As a dietitian and a certified personal trainer, I get this question quite often: “I’m a woman. If I lift weights, will I bulk up?” Based on scientific evidence, bulking up is not easy, especially for women. It takes a lot of time, discipline, consistency, and a specific diet.
Keep reading, or watch the video to learn how your muscles and hormones work!
Why Is It Hard for Women to Bulk Up?
A common misconception about women who lift weights is that they will become “bulky.” Lifting weights will increase muscle mass, but it will not create a “bulky” look, for 2 main reasons.
Reason 1: In order to build muscle, you need to be in a caloric surplus
A caloric surplus is when the number of calories that we consume (calories in) is higher than the number of calories we burn (calories out). When we want to build muscle, not only do we need to eat extra foods for more “calories in,” these calories need to come from nutrient dense foods that are higher in protein and carbohydrate, and lower in fat. A diet that is high in alcohol, added sugars, and fried foods will not achieve the same muscle building effects.
Body builders expend a lot of energy during their strenuous weight training routine (calories out), so in order to meet caloric surplus, some might express they even need to slightly “force” themselves to eat more.
Reason 2: Women don’t have enough testosterone to get bulky
Testosterone is the hormone that is primarily responsible for muscle growth, and men have way more testosterone compared to women.

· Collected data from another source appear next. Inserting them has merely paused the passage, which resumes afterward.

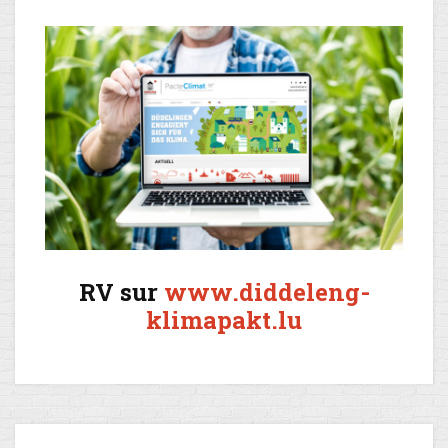
RV sur
www.diddeleng-
klimapakt.lu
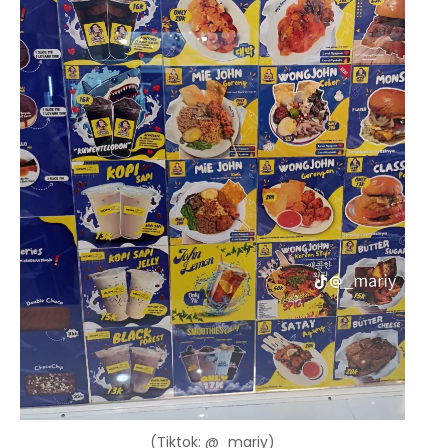
(Tiktok: @_mariy)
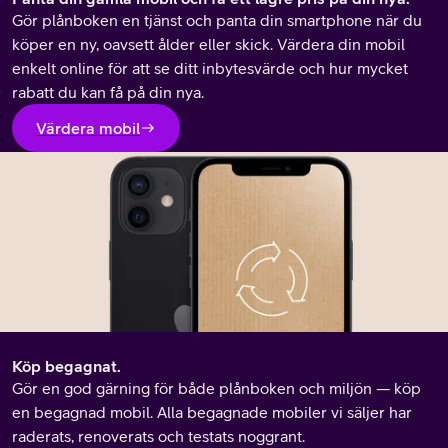
Gör plånboken en tjänst och panta din smartphone när du
köper en ny, oavsett ålder eller skick. Värdera din mobil
enkelt online för att se ditt inbytesvärde och hur mycket
rabatt du kan få på din nya.
Värdera mobil
Köp begagnat.
Gör en god gärning för både plånboken och miljön — köp
en begagnad mobil. Alla begagnade mobiler vi säljer har
raderats, renoverats och testats noggrant.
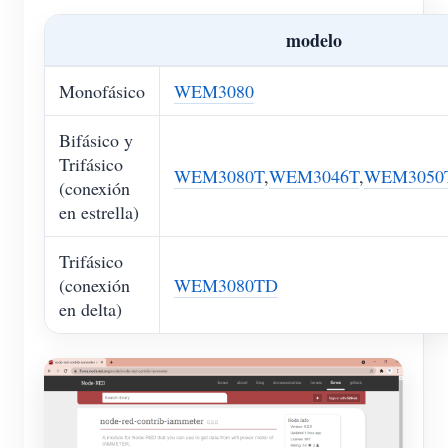
Blog
App Store
modelo
Explorar sitios
Monofásico
WEM3080
Ranking FV
Bifásico y
Trifásico
WEM3080T
,
WEM3046T
,
WEM3050
(conexión
en estrella)
Trifásico
(conexión
WEM3080TD
en delta)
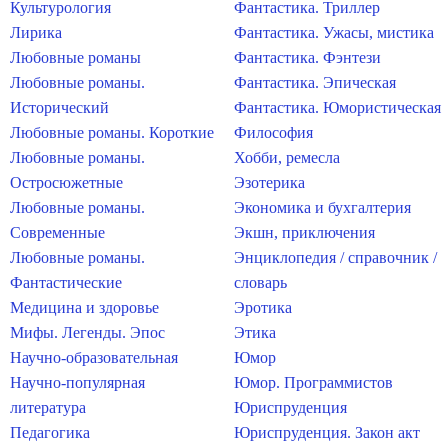
Культурология
Фантастика. Триллер
Лирика
Фантастика. Ужасы, мистика
Любовные романы
Фантастика. Фэнтези
Любовные романы.
Фантастика. Эпическая
Исторический
Фантастика. Юмористическая
Любовные романы. Короткие
Философия
Любовные романы.
Хобби, ремесла
Остросюжетные
Эзотерика
Любовные романы.
Экономика и бухгалтерия
Современные
Экшн, приключения
Любовные романы.
Энциклопедия / справочник /
Фантастические
словарь
Медицина и здоровье
Эротика
Мифы. Легенды. Эпос
Этика
Научно-образовательная
Юмор
Научно-популярная
Юмор. Программистов
литература
Юриспруденция
Педагогика
Юриспруденция. Закон акт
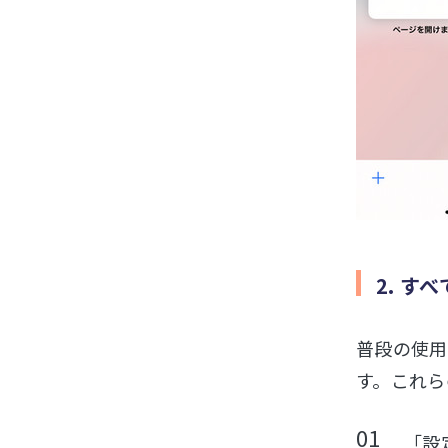
2. す
普段の使用
す。これら
「設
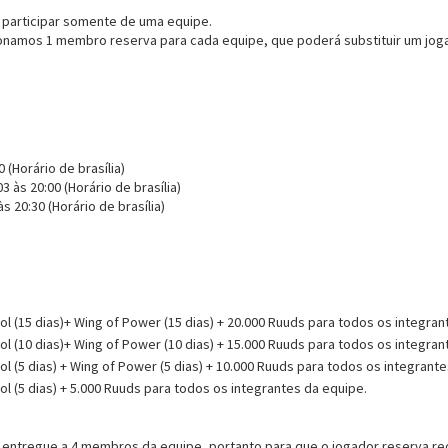
 participar somente de uma equipe.
onamos 1 membro reserva para cada equipe, que poderá substituir um jogad
0 (Horário de brasília)
3 às 20:00 (Horário de brasília)
às 20:30
(Horário de brasília)
 (15 dias)+ Wing of Power (15 dias) + 20.000 Ruuds para todos os integran
 (10 dias)+ Wing of Power (10 dias) + 15.000 Ruuds para todos os integran
 (5 dias) + Wing of Power (5 dias) + 10.000 Ruuds para todos os integrant
 (5 dias) + 5.000 Ruuds para todos os integrantes da equipe.
 entregue a 4 membros da equipe, portanto para que o jogador reserva re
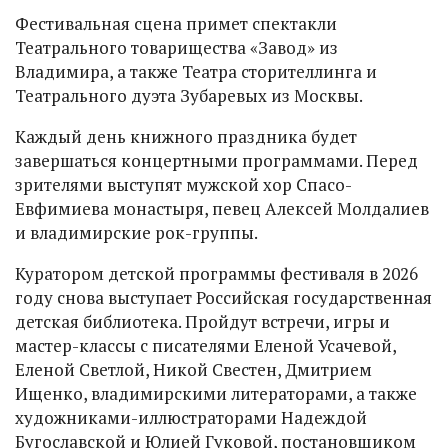
Фестивальная сцена примет спектакли
Театрального товарищества «Завод» из
Владимира, а также Театра сторителлинга и
Театрального дуэта Зубаревых из Москвы.
Каждый день книжного праздника будет
завершаться концертными программами. Перед
зрителями выступят мужской хор Спасо-
Евфимиева монастыря, певец Алексей Молдалиев
и владимирские рок-группы.
Куратором детской программы фестиваля в 2026
году снова выступает Российская государственная
детская библиотека. Пройдут встречи, игры и
мастер-классы с писателями Еленой Усачевой,
Еленой Светлой, Никой Свестен, Дмитрием
Ищенко, владимирскими литераторами, а также
художниками-иллюстраторами Надеждой
Бугославской и Юлией Гуковой, постановщиком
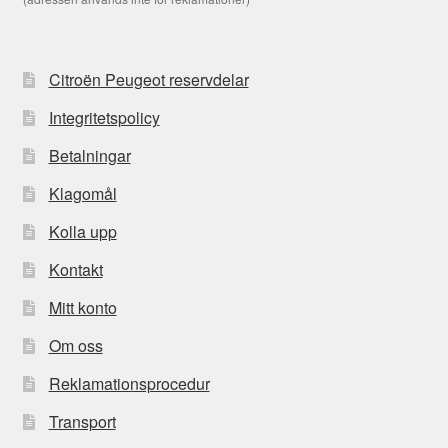
Citroën Peugeot reservdelar
Integritetspolicy
Betalningar
Klagomål
Kolla upp
Kontakt
Mitt konto
Om oss
Reklamationsprocedur
Transport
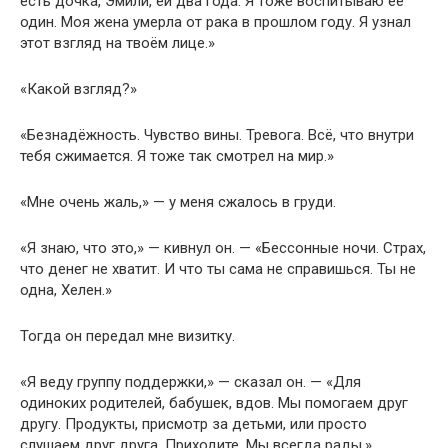
есть дочка, Эмили, ей два года. Я тоже воспитываю её
один. Моя жена умерла от рака в прошлом году. Я узнал
этот взгляд на твоём лице.»
«Какой взгляд?»
«Безнадёжность. Чувство вины. Тревога. Всё, что внутри
тебя сжимается. Я тоже так смотрел на мир.»
«Мне очень жаль,» — у меня сжалось в груди.
«Я знаю, что это,» — кивнул он. — «Бессонные ночи. Страх,
что денег не хватит. И что ты сама не справишься. Ты не
одна, Хелен.»
Тогда он передал мне визитку.
«Я веду группу поддержки,» — сказал он. — «Для
одиноких родителей, бабушек, вдов. Мы помогаем друг
другу. Продукты, присмотр за детьми, или просто
слушаем друг друга. Приходите. Мы всегда рады.»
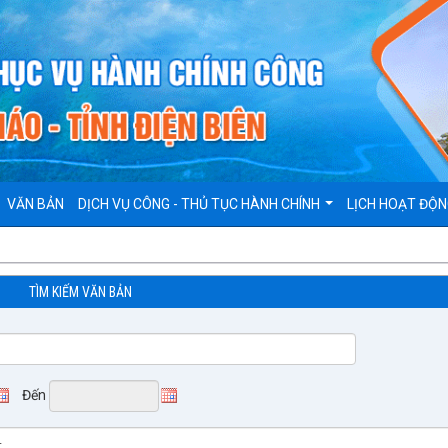
VĂN BẢN
DỊCH VỤ CÔNG - THỦ TỤC HÀNH CHÍNH
LỊCH HOẠT ĐỘ
TÌM KIẾM VĂN BẢN
Đến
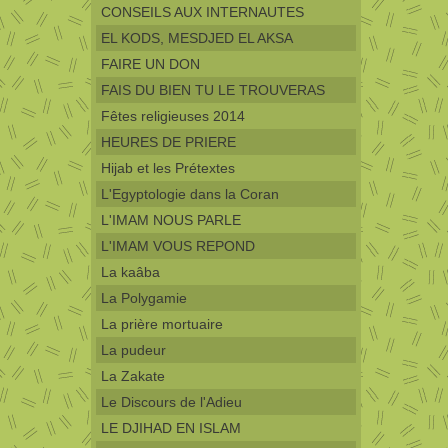
CONSEILS AUX INTERNAUTES
EL KODS, MESDJED EL AKSA
FAIRE UN DON
FAIS DU BIEN TU LE TROUVERAS
Fêtes religieuses 2014
HEURES DE PRIERE
Hijab et les Prétextes
L'Egyptologie dans la Coran
L'IMAM NOUS PARLE
L'IMAM VOUS REPOND
La kaâba
La Polygamie
La prière mortuaire
La pudeur
La Zakate
Le Discours de l'Adieu
LE DJIHAD EN ISLAM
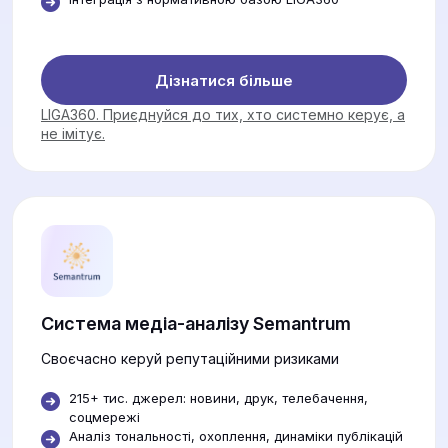
Дізнатися більше
LIGA360. Приєднуйся до тих, хто системно керує, а
не імітує.
Система медіа-аналізу Semantrum
Своєчасно керуй репутаційними ризиками
215+ тис. джерел: новини, друк, телебачення,
соцмережі
Аналіз тональності, охоплення, динаміки публікацій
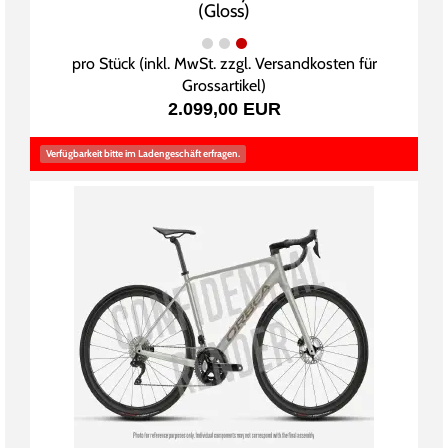
(Gloss)
pro Stück (inkl. MwSt. zzgl.
Versandkosten für
Grossartikel
)
2.099,00 EUR
Verfügbarkeit bitte im Ladengeschäft erfragen.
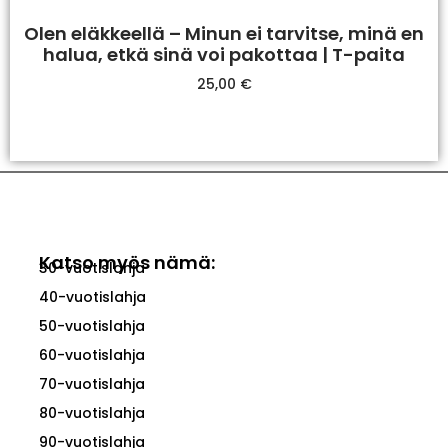
Olen eläkkeellä – Minun ei tarvitse, minä en
halua, etkä sinä voi pakottaa | T-paita
25,00
€
Valitse Vaihtoehdoista
Katso myös nämä:
30-vuotislahja
40-vuotislahja
50-vuotislahja
60-vuotislahja
70-vuotislahja
80-vuotislahja
90-vuotislahja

- Normal testosterone level for men: 270 to 1,070 ng/dL
- Normal testosterone level for women: 15 to 70 ng/dL
It is very difficult for women to gain enough muscle mass to look “bulky.”
Women Lifting Weights…What Are the Benefits?
Women who lift weights may see some increase in muscle size, but these increase are typically much smaller than those seen in men.
Lifting weights can help women tone their muscles and improve their strength and overall fitness.
The current Physical Activity Guidelines for Americans suggests that each week adults perform 2 days of muscle strengthening activity. So make it part of your routine!